We also stratified by metastatic sites and evaluated the diagnostic ability of PLR and NLR to detect both single-site metastasis and multisite metastasis using ROC curves. For liver metastases (n = 160), AUC for CA50 was 0.663 (95% CI 0.612–0.713), AUC for CA199 was 0.688 (95% CI 0.638–0.738), AUC for CEA was 0.709 (95% CI 0.665–0.753), AUC for PLR was 0.671 (95% CI 0.627–0.715), and AUC for NLR was 0.684 (95% CI 0.638–0.730). The diagnostic efficacy of the predicted probability (P4) of a combination of CA50, CA199, CEA, and PLR and NLR was significantly higher than the predicted probability of individual indicators (CA50, CA199, CEA, PLR, NLR, P < 0.05). There was no significant difference between the partial combined prediction probability (P1, P2, P3) and the AUC of P4 (P > 0.05), and the combination of combined PLR and NLR slightly improved the diagnostic efficacy though (Fig. 1b). For peritoneal metastasis (n = 58), AUC for CA50 was 0.651 (95% CI 0.574–0.728), AUC for CA199 was 0.672 (95% CI 0.593–0.751), AUC for CEA was 0.669 (95% CI 0.595–0.743), AUC for PLR was 0.688 (95% CI 0.618–0.757), and AUC for PLR was 0.706 (95% CI 0.641–0.772). The diagnostic efficacy of the predicted probability of CA50, CA199, CEA, and PLR and NLR was significantly higher than the single indicator, except CA199 (P = 0.0595) (Fig. 1c). For multiple metastases (n = 30), AUC for CA50 was 0.611 (95% CI 0.521–0.701), AUC for CA199 was 0.665 (95% CI 0.579–0.750), AUC for CEA was 0.679 (95% CI 0.573–0.785), AUC for PLR was 0.700 (95% CI 0.623–0.778), and AUC for NLR was 0.724 (95% CI 0.645–0.803). Similar to peritoneal metastasis, the diagnostic efficacy of the predicted probability was significantly higher than that for individual indicators, except for CEA (P = 0.0909) and PLR (P = 0.0581) (Fig. 1d, Supplementary Table 1). Due to the small sample size, we did not perform the analysis of lung metastasis (n = 18). In addition, the correlation analysis of NLR and PLR with other parameters showed that NLR and PLR were positively correlated with CA50, CA199, and CAE in CRC patients (r = 0.186, 0.178, 0.10, 0.165 and 0.049, 0.120, 0.107, respectively, P < 0.001), with the highest correlation with PLR (r = 0.533, P < 0.001) (Fig. 2).

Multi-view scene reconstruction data
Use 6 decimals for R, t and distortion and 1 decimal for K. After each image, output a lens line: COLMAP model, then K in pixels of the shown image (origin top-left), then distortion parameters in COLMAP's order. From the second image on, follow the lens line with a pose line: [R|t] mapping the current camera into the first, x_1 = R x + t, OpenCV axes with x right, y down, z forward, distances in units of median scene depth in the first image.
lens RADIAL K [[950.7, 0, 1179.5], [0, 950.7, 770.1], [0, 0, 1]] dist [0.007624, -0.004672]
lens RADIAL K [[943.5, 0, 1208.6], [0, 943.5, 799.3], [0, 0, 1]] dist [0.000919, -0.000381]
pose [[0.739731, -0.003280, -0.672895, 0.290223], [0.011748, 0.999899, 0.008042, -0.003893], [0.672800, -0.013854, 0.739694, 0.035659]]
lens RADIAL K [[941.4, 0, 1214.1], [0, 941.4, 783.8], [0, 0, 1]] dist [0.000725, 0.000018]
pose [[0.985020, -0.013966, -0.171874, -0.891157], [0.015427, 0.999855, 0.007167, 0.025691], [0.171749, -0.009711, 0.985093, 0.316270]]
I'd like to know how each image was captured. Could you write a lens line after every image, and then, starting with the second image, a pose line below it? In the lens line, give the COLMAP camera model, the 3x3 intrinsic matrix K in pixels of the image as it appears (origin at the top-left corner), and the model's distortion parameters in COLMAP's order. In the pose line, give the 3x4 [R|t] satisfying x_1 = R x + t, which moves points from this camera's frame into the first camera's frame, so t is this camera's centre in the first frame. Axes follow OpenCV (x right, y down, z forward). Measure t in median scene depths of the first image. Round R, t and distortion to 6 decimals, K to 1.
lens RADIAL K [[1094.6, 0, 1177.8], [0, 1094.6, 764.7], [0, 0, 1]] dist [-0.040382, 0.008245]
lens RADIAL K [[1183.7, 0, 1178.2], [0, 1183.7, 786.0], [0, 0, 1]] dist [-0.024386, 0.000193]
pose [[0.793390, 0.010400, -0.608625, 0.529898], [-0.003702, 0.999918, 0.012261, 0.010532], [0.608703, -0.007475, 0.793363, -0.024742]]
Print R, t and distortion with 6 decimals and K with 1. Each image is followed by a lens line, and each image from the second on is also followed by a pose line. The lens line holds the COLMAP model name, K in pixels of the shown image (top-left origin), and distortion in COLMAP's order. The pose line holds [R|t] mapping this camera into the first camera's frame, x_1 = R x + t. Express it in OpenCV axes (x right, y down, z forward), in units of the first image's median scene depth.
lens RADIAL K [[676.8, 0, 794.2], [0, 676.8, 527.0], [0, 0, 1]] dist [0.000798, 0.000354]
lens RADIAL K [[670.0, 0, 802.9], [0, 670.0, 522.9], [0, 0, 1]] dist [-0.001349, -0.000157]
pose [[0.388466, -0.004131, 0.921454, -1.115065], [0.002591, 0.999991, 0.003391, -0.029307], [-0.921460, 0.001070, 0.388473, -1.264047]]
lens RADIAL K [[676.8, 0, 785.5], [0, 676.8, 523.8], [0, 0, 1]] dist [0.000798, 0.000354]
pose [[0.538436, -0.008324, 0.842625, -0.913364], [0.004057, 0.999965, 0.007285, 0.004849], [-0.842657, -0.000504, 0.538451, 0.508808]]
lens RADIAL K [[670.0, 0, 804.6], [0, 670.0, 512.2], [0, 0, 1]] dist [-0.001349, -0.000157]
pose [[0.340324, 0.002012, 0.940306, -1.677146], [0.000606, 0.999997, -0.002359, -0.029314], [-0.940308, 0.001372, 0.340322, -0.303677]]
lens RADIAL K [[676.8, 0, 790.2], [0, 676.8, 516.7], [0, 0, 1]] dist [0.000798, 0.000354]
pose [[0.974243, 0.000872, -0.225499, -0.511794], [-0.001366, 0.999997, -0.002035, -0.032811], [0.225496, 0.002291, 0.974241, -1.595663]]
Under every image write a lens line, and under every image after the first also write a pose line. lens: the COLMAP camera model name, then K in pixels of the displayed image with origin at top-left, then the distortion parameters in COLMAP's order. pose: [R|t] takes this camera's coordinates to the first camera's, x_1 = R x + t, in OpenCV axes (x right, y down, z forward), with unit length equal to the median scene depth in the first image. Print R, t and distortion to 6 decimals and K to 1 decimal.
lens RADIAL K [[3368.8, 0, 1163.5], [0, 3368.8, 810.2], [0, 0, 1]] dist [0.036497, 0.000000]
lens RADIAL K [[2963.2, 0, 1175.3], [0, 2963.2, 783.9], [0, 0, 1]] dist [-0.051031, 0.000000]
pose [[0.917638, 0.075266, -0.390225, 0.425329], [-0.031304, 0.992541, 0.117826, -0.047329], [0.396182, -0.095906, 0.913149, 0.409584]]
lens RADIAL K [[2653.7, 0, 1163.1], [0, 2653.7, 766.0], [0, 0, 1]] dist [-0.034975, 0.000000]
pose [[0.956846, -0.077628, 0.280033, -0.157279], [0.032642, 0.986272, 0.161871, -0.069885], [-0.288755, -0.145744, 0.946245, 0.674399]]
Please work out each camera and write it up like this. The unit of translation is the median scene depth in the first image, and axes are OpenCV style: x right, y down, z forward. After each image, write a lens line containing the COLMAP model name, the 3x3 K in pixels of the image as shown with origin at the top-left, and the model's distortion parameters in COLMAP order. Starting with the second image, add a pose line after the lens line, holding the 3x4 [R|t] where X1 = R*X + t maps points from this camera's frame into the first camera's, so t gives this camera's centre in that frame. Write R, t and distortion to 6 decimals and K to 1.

* **ACTIVITY**:
Could you continue the excerpt on PLR and NLR as markers of colorectal cancer metastasis, starting after its final sentence?

* **WRITTEN ANSWER**:
Fig. 2
figure 2

Correlation of NLR and PLR with clinicopathological features. a NLR-CA50. b NLR-CA199. c NLR-CEA. d NLR-PLR. e PLR-CA50. f PLR-CA199. g PLR-CEA. h Summary

Univariate and multivariate logistic regression analysis of distant metastases in colorectal cancer

Grouped by parameter optimal cut-off value. Multivariate logistic regression analysis revealed the following: higher NLR (OR: 2.278, 95% CI: 1.638–3.167, P < 0.001), PLR (OR: 2.171, 95% CI: 1.544–3.054, P < 0.001), CA50 (OR: 1.566, 95% CI: 1.053–2.330, P = 0.027), CA199 (OR: 1.949, 95% CI: 1.338–2.840, P = 0.001), and CEA (OR: 2.482, 95% CI: 1.798–3.427, P < 0.001) were independent risk factors for CRC metastasis. Results were demonstrated in forest plots (Fig. 3).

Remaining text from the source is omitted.